Walking the Biosimilar Guideline

Biosimilars have been available in Europe for more than a decade and during this time the European Medicines Agency’s (EMA’s) original 2005 biosimilars guidelines have been regularly updated. Although many papers have been published describing how the regulations have changed over time, few have focused on how these regulations are applied in practice. For example, do all successful applications follow the guidelines exactly or are there instances where regulators are more flexible?

Bernd Jilma, Professor of Clinical Pharmacology, and his colleagues at the Medical University of Vienna, carried out a systematic comparison of all clinical development programs that were approved by the EMA (1). The research was part of an IDEAS project – a European training network for early-stage researchers working on statistical methods for early drug development – and funded by the European Union’s Horizon 2020 research and innovation program under the Marie Sklodowska-Curie grant agreement. The researchers found that companies go about demonstrating biosimilarity in many different ways, with some even deviating from the guidelines but still receiving approval. We asked Jilma to tell us more.

What were the main findings of your study?

We found that there is a large variability between the clinical development programs submitted to the EMA for getting biosimilar approval. Clearly, there will always be variability in applications because of the differences in the characteristics of the reference product. However, even for biosimilars with the same reference product, the development strategies could not always be considered comparable; for example, some companies conducted more studies that focused on whether the pharmacokinetics were comparable to the reference product, whereas others put a greater emphasis on clinical trials in patients with the target disease. Our study shows that the details of the development programs are negotiable with the EMA and there are many ways in which companies can show biosimilarity.

Do some applications deviate from the guidelines?

There seem to be some negotiations between companies and health authorities on this matter; for example, by seeking Scientific Advice from EMA when planning a biosimilar drug development program. Our study relied on publicly available information, we have no insights into these. Sometimes, the relevant product-specific guidelines may not have been available at the time the study was planned. In addition, the overarching guideline only gives general advice for biosimilars to all biologics, which might not be applicable to all active substances due to the great diversity between biologics. For example, guidelines ask applicants to add pharmacodynamic markers to the pharmacokinetic studies, but this was not done in three applications we studied. Perhaps the reason for this is that there was no established pharmacodynamic marker.
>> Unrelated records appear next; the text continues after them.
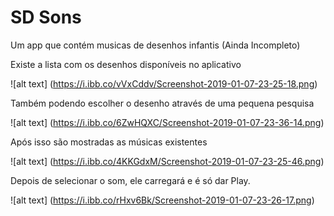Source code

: # SD Sons
Um app que contém musicas de desenhos infantis (Ainda Incompleto)

Existe a lista com os desenhos disponíveis no aplicativo

![alt text] (https://i.ibb.co/vVxCddv/Screenshot-2019-01-07-23-25-18.png)

Também podendo escolher o desenho através de uma pequena pesquisa

![alt text] (https://i.ibb.co/6ZwHQXC/Screenshot-2019-01-07-23-36-14.png)

Após isso são mostradas as músicas existentes

![alt text] (https://i.ibb.co/4KKGdxM/Screenshot-2019-01-07-23-25-46.png)

Depois de selecionar o som, ele carregará e é só dar Play.

![alt text] (https://i.ibb.co/rHxv6Bk/Screenshot-2019-01-07-23-26-17.png)




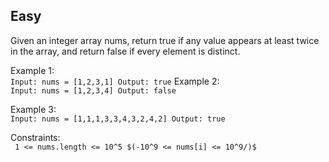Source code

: Easy
---
Given an integer array nums, return true if any value appears at least twice in the array, and return false if every element is distinct.

Example 1:<br>
`Input: nums = [1,2,3,1]
Output: true`
Example 2:<br>
`Input: nums = [1,2,3,4]
Output: false`

Example 3:<br>
`
Input: nums = [1,1,1,3,3,4,3,2,4,2]
Output: true
` 

Constraints:<br>
`
1 <= nums.length <= 10^5
$(-10^9 <= nums[i] <= 10^9/)$`
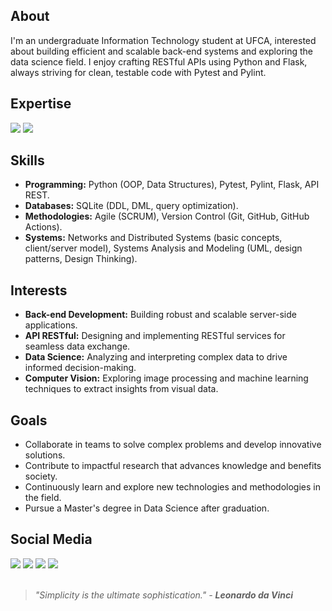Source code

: ## About
I'm an undergraduate Information Technology student at UFCA, interested about building efficient and scalable back-end systems and exploring the data science field. I enjoy crafting RESTful APIs using Python and Flask, always striving for clean, testable code with Pytest and Pylint.

## Expertise
    
<img src="https://img.shields.io/badge/Python-%230E0E0E?style=for-the-badge&logo=python&logoColor=white" /> <img src="https://img.shields.io/badge/Flask-%230E0E0E?style=for-the-badge&logo=flask&logoColor=white" />

## Skills
* **Programming:** Python (OOP, Data Structures), Pytest, Pylint, Flask, API REST.
* **Databases:** SQLite (DDL, DML, query optimization).
* **Methodologies:** Agile (SCRUM), Version Control (Git, GitHub, GitHub Actions).
* **Systems:** Networks and Distributed Systems (basic concepts, client/server model), Systems Analysis and Modeling (UML, design patterns, Design Thinking).

## Interests
* **Back-end Development:** Building robust and scalable server-side applications.
* **API RESTful:** Designing and implementing RESTful services for seamless data exchange.
* **Data Science:** Analyzing and interpreting complex data to drive informed decision-making.
* **Computer Vision:** Exploring image processing and machine learning techniques to extract insights from visual data.

## Goals
* Collaborate in teams to solve complex problems and develop innovative solutions.
* Contribute to impactful research that advances knowledge and benefits society.
* Continuously learn and explore new technologies and methodologies in the field.
* Pursue a Master's degree in Data Science after graduation.

## Social Media
 
<div> 
  <a target="_blank" href="mailto:dev.vitruvius@gmail.com"><img src="https://img.shields.io/badge/-Gmail-%230E0E0E?style=for-the-badge&logo=gmail&logoColor=white" target="_blank"></a>
  <a target="_blank" href="https://www.linkedin.com/in/devitruvius"><img src="https://img.shields.io/badge/-LinkedIn-%230E0E0E?style=for-the-badge&logo=linkedin&logoColor=white" target="_blank"></a>
  <a target="_blank" href="https://www.youtube.com/@dev.vitruvius"><img src="https://img.shields.io/badge/YouTube-%230E0E0E.svg?style=for-the-badge&logo=YouTube&logoColor=white"></a>
  <a target="_blank" href="https://devitruvius.itch.io"><img src="https://img.shields.io/badge/itch.io-%230E0E0E.svg?style=for-the-badge&logo=itch.io&logoColor=white"></a>

</div>


<br>

> *"Simplicity is the ultimate sophistication." - **Leonardo da Vinci***<br>
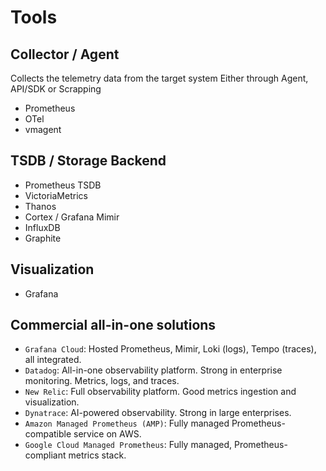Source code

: # Tools

## Collector / Agent

Collects the telemetry data from the target system
Either through Agent, API/SDK or Scrapping

- Prometheus
- OTel
- vmagent

## TSDB / Storage Backend

- Prometheus TSDB
- VictoriaMetrics
- Thanos
- Cortex / Grafana Mimir
- InfluxDB
- Graphite

## Visualization

- Grafana

## Commercial all-in-one solutions

- `Grafana Cloud`: Hosted Prometheus, Mimir, Loki (logs), Tempo (traces), all integrated.
- `Datadog`: All-in-one observability platform. Strong in enterprise monitoring. Metrics, logs, and traces.
- `New Relic`: Full observability platform. Good metrics ingestion and visualization.
- `Dynatrace`: AI-powered observability. Strong in large enterprises.
- `Amazon Managed Prometheus (AMP)`: Fully managed Prometheus-compatible service on AWS.
- `Google Cloud Managed Prometheus`: Fully managed, Prometheus-compliant metrics stack.
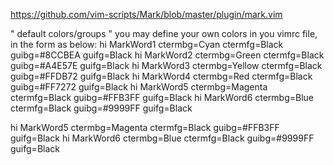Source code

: https://github.com/vim-scripts/Mark/blob/master/plugin/mark.vim

" default colors/groups
" you may define your own colors in you vimrc file, in the form as below:
hi MarkWord1  ctermbg=Cyan     ctermfg=Black  guibg=#8CCBEA    guifg=Black
hi MarkWord2  ctermbg=Green    ctermfg=Black  guibg=#A4E57E    guifg=Black
hi MarkWord3  ctermbg=Yellow   ctermfg=Black  guibg=#FFDB72    guifg=Black
hi MarkWord4  ctermbg=Red      ctermfg=Black  guibg=#FF7272    guifg=Black
hi MarkWord5  ctermbg=Magenta  ctermfg=Black  guibg=#FFB3FF    guifg=Black
hi MarkWord6  ctermbg=Blue     ctermfg=Black  guibg=#9999FF    guifg=Black


hi MarkWord5  ctermbg=Magenta  ctermfg=Black  guibg=#FFB3FF    guifg=Black
hi MarkWord6  ctermbg=Blue     ctermfg=Black  guibg=#9999FF    guifg=Black
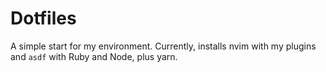 # Dotfiles

A simple start for my environment. Currently, installs nvim with my plugins and `asdf` with Ruby and Node, plus yarn.
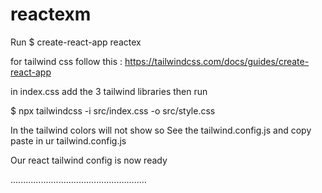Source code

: # reactexm
Run  $ create-react-app reactex  

for tailwind css follow this : https://tailwindcss.com/docs/guides/create-react-app  

in index.css add the 3 tailwind libraries then run 

$ npx tailwindcss -i src/index.css -o src/style.css  

In the tailwind colors will not show so See the tailwind.config.js and copy paste in ur tailwind.config.js  

Our react tailwind config is now ready  

......................................................

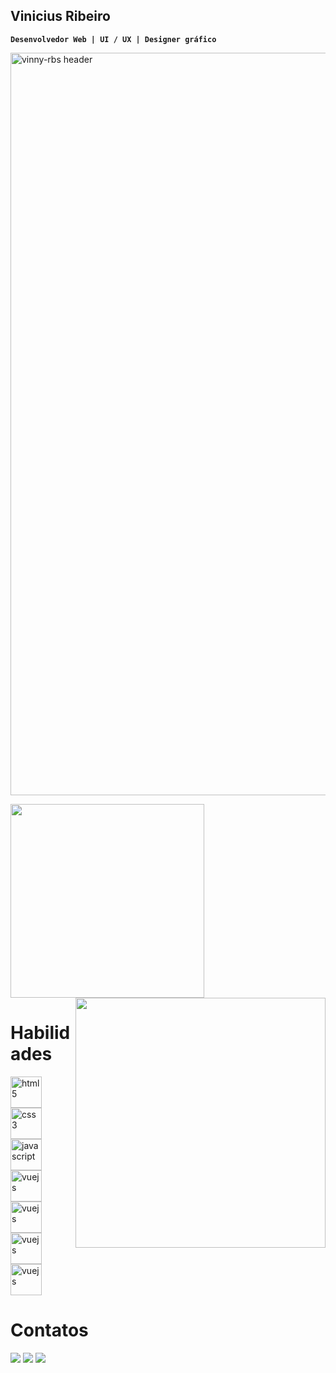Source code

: ## Vinicius Ribeiro
**`Desenvolvedor Web | UI / UX | Designer gráfico`**

<img
  align="center"
  src="https://i.imgur.com/fhh3xdL.png"
  alt="vinny-rbs header"
  height="auto"
  width="1188"
/>

<div>
  <img heght="auto" width="310" src="https://github-readme-stats.vercel.app/api/top-langs/?username=vinny-rbs&layout=compact&langs_count=6&theme=dark">
  <img heght="auto" width="400" align="right" src="https://github-readme-stats.vercel.app/api?username=vinny-rbs&show_icons=true&theme=dark">
</div>

<h1 align="left">Habilidades</h1>

<div>
  <p align="left">
     <a href="https://www.w3schools.com/html/" target="_blank" style="margin-right: 8px;">
      <img
        src="https://i.imgur.com/EPlPtkS.png"
        alt="html5"
        width="50"
        height="50"
      />
    </a>
    <a href="https://www.w3schools.com/css/" target="_blank" style="margin-right: 8px;">
      <img
        src="https://i.imgur.com/Mugn41W.png"
        alt="css3"
        width="50"
        height="50"
      />
    </a>
      <a
      href="https://developer.mozilla.org/en-US/docs/Web/JavaScript"
      target="_blank" style="margin-right: 8px;"
    >
      <img
        src="https://i.imgur.com/AhPKvHu.png"
        alt="javascript"
        width="50"
        height="50"
      />
    </a>
      <a href="https://vuejs.org/" target="_blank" style="margin-right: 8px;">
      <img
        src="https://i.imgur.com/VmJ8f14.png"
        alt="vuejs"
        width="50"
        height="50"
      />
    </a>
      <a href="https://spring.io/projects/spring-boot" target="_blank" style="margin-right: 8px;">
      <img
        src="https://i.imgur.com/sTJWgzU.png"
        alt="vuejs"
        width="50"
        height="50"
      />
    </a>
      <a href="https://www.python.org" target="_blank" style="margin-right: 8px;">
      <img
        src="https://i.imgur.com/BKOQX1U.png"
        alt="vuejs"
        width="50"
        height="50"
      />
    </a>
      <a href="https://www.mysql.com" target="_blank" style="margin-right: 8px;">
      <img
        src="https://i.imgur.com/FucB5f4.png"
        alt="vuejs"
        width="50"
        height="50"
      />
    </a>
  </p>
</div>

 <h1>Contatos</h1>

<div> 
  <a href="https://www.instagram.com/vinny_rbs/" target="_blank"><img src="https://img.shields.io/badge/-Instagram-%23E4405F?style=for-the-badge&logo=instagram&logoColor=white" target="_blank"></a>
  <a href = "mailto:viniciusjunioribeiro05@gmail.com"><img src="https://img.shields.io/badge/-Gmail-%23333?style=for-the-badge&logo=gmail&logoColor=white" target="_blank"></a>
  <a href="https://www.linkedin.com/in/vinicius-rbs/" target="_blank"><img src="https://img.shields.io/badge/-LinkedIn-%230077B5?style=for-the-badge&logo=linkedin&logoColor=white" target="_blank"></a> 
</div>
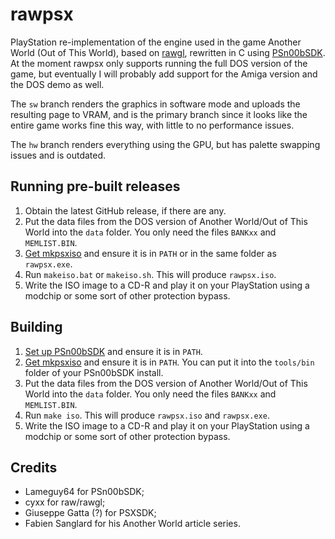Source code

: # rawpsx

PlayStation re-implementation of the engine used in the game Another World (Out of This World),
based on [rawgl](https://github.com/cyxx/rawgl),
rewritten in C using [PSn00bSDK](https://github.com/Lameguy64/PSn00bSDK).
At the moment rawpsx only supports running the full DOS version of the game,
but eventually I will probably add support for the Amiga version and the DOS demo as well.

The `sw` branch renders the graphics in software mode and uploads the resulting page to VRAM, and
is the primary branch since it looks like the entire game works fine this way, with little to no
performance issues.

The `hw` branch renders everything using the GPU, but has palette swapping issues and is outdated.

## Running pre-built releases

1. Obtain the latest GitHub release, if there are any.
2. Put the data files from the DOS version of Another World/Out of This World into the `data` folder.
   You only need the files `BANKxx` and `MEMLIST.BIN`.
3. [Get mkpsxiso](https://github.com/Lameguy64/mkpsxiso/releases/latest) and ensure it is in `PATH`
   or in the same folder as `rawpsx.exe`.
4. Run `makeiso.bat` or `makeiso.sh`. This will produce `rawpsx.iso`.
5. Write the ISO image to a CD-R and play it on your PlayStation
   using a modchip or some sort of other protection bypass.

## Building

1. [Set up PSn00bSDK](https://github.com/Lameguy64/PSn00bSDK#obtaining-psn00bsdk) and ensure it is in `PATH`.
2. [Get mkpsxiso](https://github.com/Lameguy64/mkpsxiso/releases/latest) and ensure it is in `PATH`.
   You can put it into the `tools/bin` folder of your PSn00bSDK install.
2. Put the data files from the DOS version of Another World/Out of This World into the `data` folder.
   You only need the files `BANKxx` and `MEMLIST.BIN`.
3. Run `make iso`. This will produce `rawpsx.iso` and `rawpsx.exe`.
4. Write the ISO image to a CD-R and play it on your PlayStation using a modchip
   or some sort of other protection bypass.

## Credits
* Lameguy64 for PSn00bSDK;
* cyxx for raw/rawgl;
* Giuseppe Gatta (?) for PSXSDK;
* Fabien Sanglard for his Another World article series.
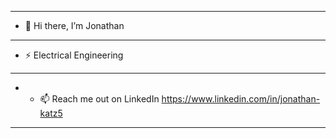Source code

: ---------------------------------------------------------------------------
-  👋 Hi there, I’m Jonathan
- -------------------------------------------------------------------------
- ⚡ Electrical Engineering 
- -------------------------------------------------------------------------
- - 📫 Reach me out on LinkedIn https://www.linkedin.com/in/jonathan-katz5
- -------------------------------------------------------------------------
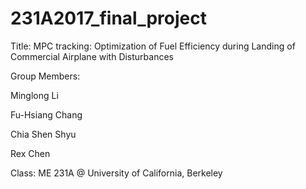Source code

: # 231A2017_final_project

Title: 
MPC tracking: Optimization of Fuel Efficiency during Landing of Commercial Airplane with Disturbances

Group Members: 

Minglong Li

Fu-Hsiang Chang

Chia Shen Shyu

Rex Chen

Class: 
ME 231A @ University of California, Berkeley 
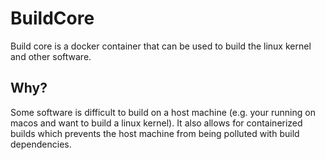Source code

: # BuildCore
Build core is a docker container that can be used to build the linux kernel and other software.

## Why?

Some software is difficult to build on a host machine (e.g. your running on macos and want to build a linux kernel). It also allows for containerized builds which prevents the host machine from being polluted with build dependencies.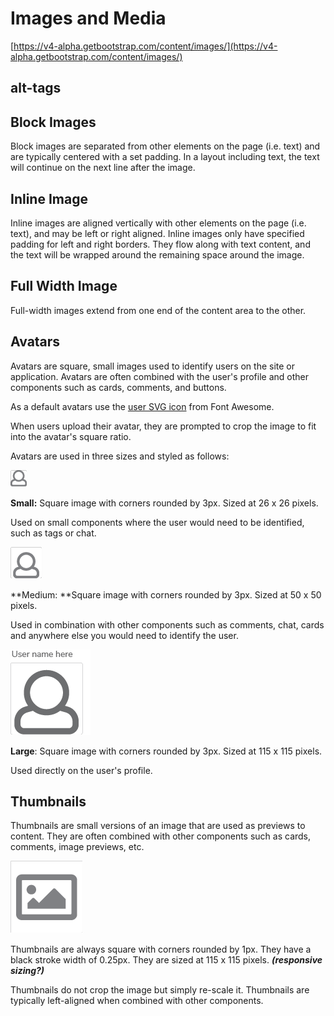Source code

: # Images and Media

[https://v4-alpha.getbootstrap.com/content/images/](https://v4-alpha.getbootstrap.com/content/images/)

## alt-tags

## Block Images

Block images are separated from other elements on the page \(i.e. text\) and are typically centered with a set padding. In a layout including text, the text will continue on the next line after the image.

## Inline Image

Inline images are aligned vertically with other elements on the page \(i.e. text\), and may be left or right aligned. Inline images only have specified padding for left and right borders. They flow along with text content, and the text will be wrapped around the remaining space around the image.

## Full Width Image

Full-width images extend  from one end of the content area to the other.

## Avatars

Avatars are square, small images used to identify users on the site or application. Avatars are often combined with the user's profile and other components such as cards, comments, and buttons.

As a default avatars use the [user SVG icon](https://fontawesome.com/icons/user?style=solid) from Font Awesome.

When users upload their avatar, they are prompted to crop the image to fit into the avatar's square ratio.

Avatars are used in three sizes and styled as follows:

![](/assets/avatar_small.png)

**Small:**  Square image with corners rounded by 3px. Sized at 26 x 26 pixels.

Used on small components where the user would need to be identified, such as tags or chat.

![](/assets/avatar_medium.png)

**Medium: **Square image with corners rounded by 3px. Sized at 50 x 50 pixels.

Used in combination with other components such as comments, chat, cards and anywhere else you would need to identify the user.

![](/assets/avatar_large.png)

**Large**:  Square image with corners rounded by 3px. Sized at 115 x 115 pixels.

Used directly on the user's profile.

## Thumbnails

Thumbnails are small versions of an image that are used as previews to content. They are often combined with other components such as cards, comments, image previews, etc.

![](/assets/thumbnail.png)

Thumbnails are always square with corners rounded by 1px. They have a black stroke width of 0.25px. They are sized at 115 x 115 pixels. _**\(responsive sizing?\)**_

Thumbnails do not crop the image but simply re-scale it. Thumbnails are typically left-aligned when combined with other components.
Where there was no pharmacodynamic assessment, the companies conducted large Phase III trials – and this seemed to compensate for the lack of pharmacodynamic comparison. A very interesting aspect is that some products were approved even though not all primary pharmacokinetic/ pharmacodynamic endpoints met the equivalence margins. In these cases, the sponsor provided additional studies, explanations or modeling results that were convincing enough to make the development program successful. It is important to keep in mind that biosimilars are still fairly new drugs and the process might become more standardized and regulated within the next few years as the industry gains more experience.

Although deviations from the guidelines seem to be possible if justified, not all applications for biosimilars were successful, which shows that companies have to provide convincing evidence to receive approval. We definitely don’t recommend companies to embark on developmental programs that contradict guidelines without seeking scientific advice from the regulators.

Do you have any recommendations for the regulators, based on your findings?

The European public assessment reports (EPAR) for human medicines published by the EMA are a great source for gaining insight into the most important factors in the scientific assessment of a new drug. However, to better inform the public, a more standardized format for the scientific discussion section of the EPAR would be desirable. Due to the recent data transparency initiative of the EMA we assume that in the (near) future, even more information will become publically available.

In order to link the results reported in the EPARs to other sources more easily, it would be valuable to also report the registration number in relevant clinical trial registries (such as the EudraCT number) by default for all trials referred to in an EPAR. Furthermore, to understand the rationale of the design, it would be valuable if the underlying assumptions for the sample size calculations would be made publically available in the future – an important example is the choice of equivalence margins in Phase III trials for biosimilars. These margins are crucial for trial success so it would be beneficial to understand the reasons for them.